* Material for the task
──────────────────────────────

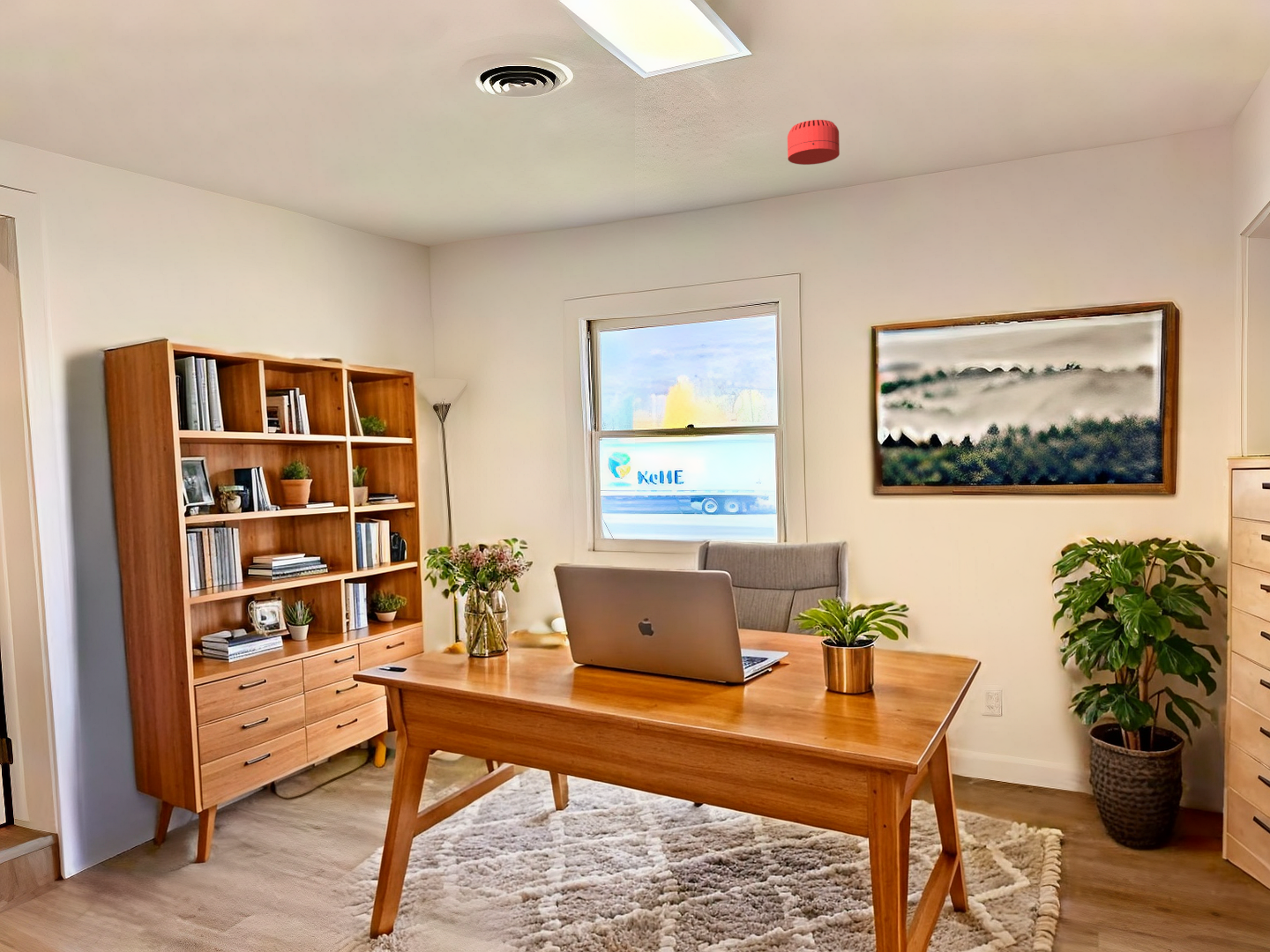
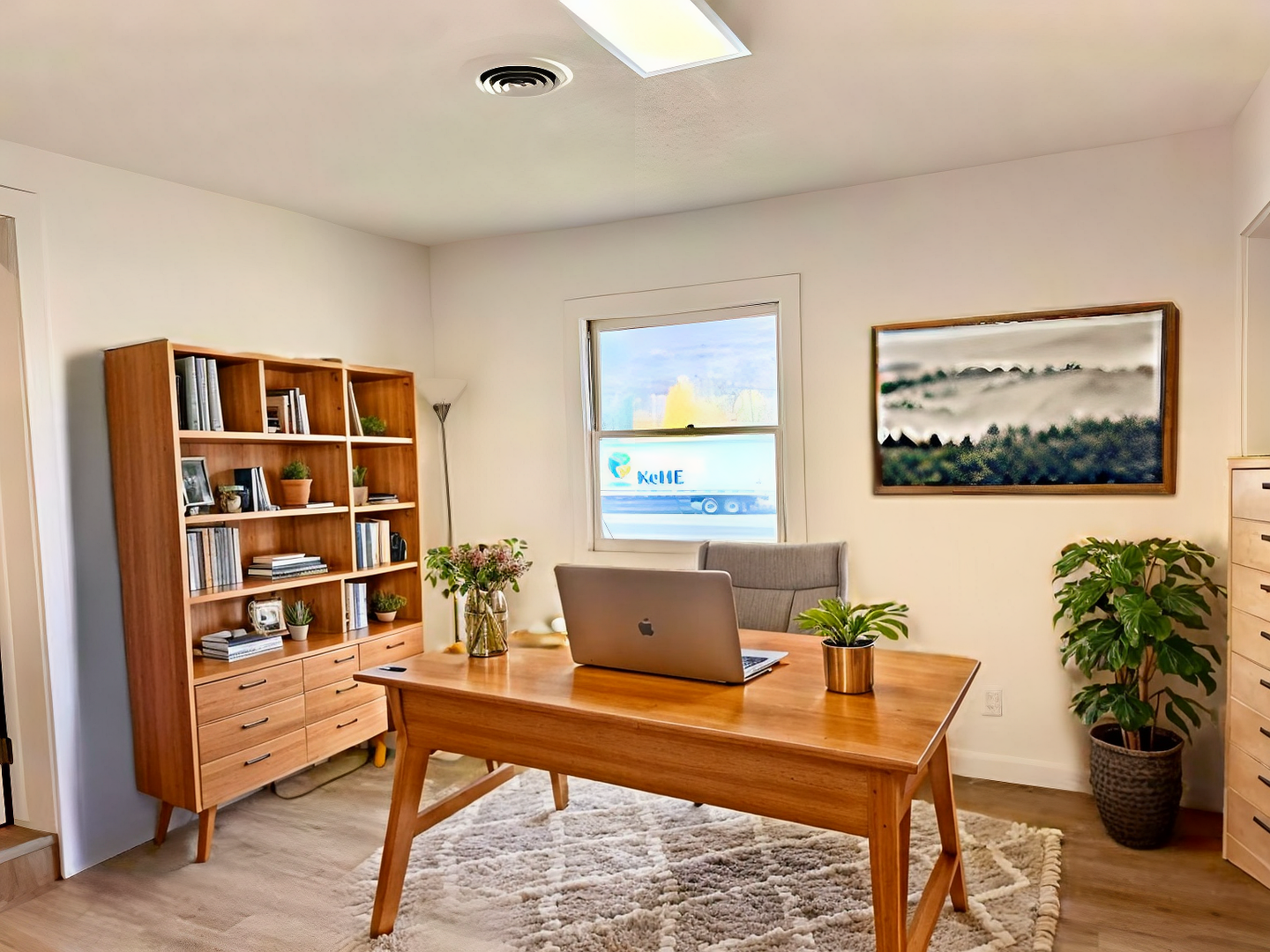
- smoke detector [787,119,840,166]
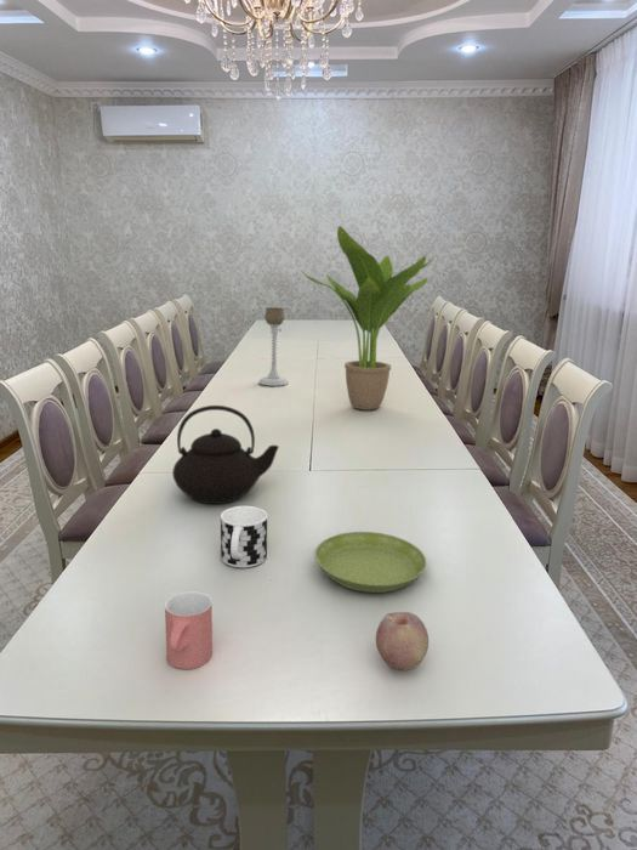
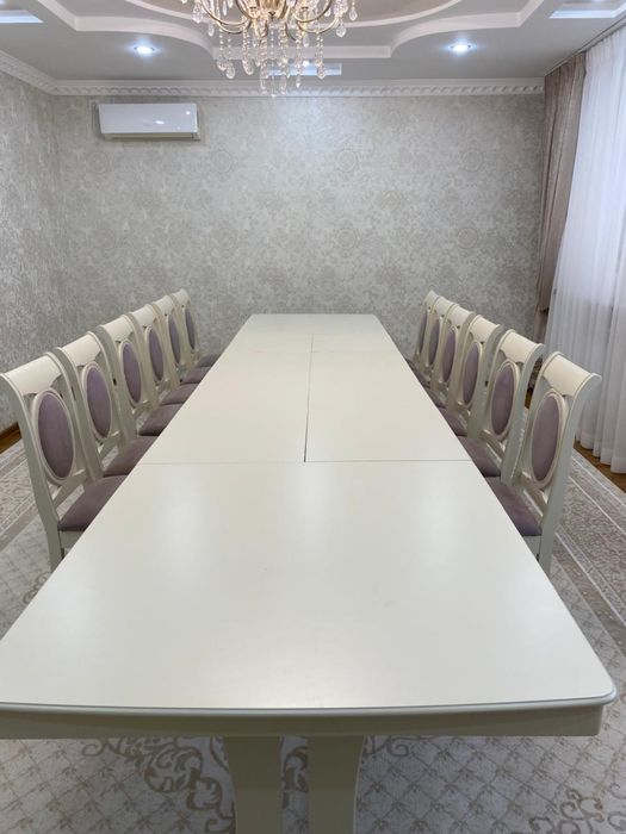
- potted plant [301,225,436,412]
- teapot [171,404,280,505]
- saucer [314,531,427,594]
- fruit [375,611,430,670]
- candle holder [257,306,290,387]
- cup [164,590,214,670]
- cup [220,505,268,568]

──────────────────────────────

* Activity
Copy the entries above faithfully and omit every image.

* Exercise response
- smoke detector [787,119,840,166]
- potted plant [301,225,436,412]
- teapot [171,404,280,505]
- saucer [314,531,427,594]
- fruit [375,611,430,670]
- candle holder [257,306,290,387]
- cup [164,590,214,670]
- cup [220,505,268,568]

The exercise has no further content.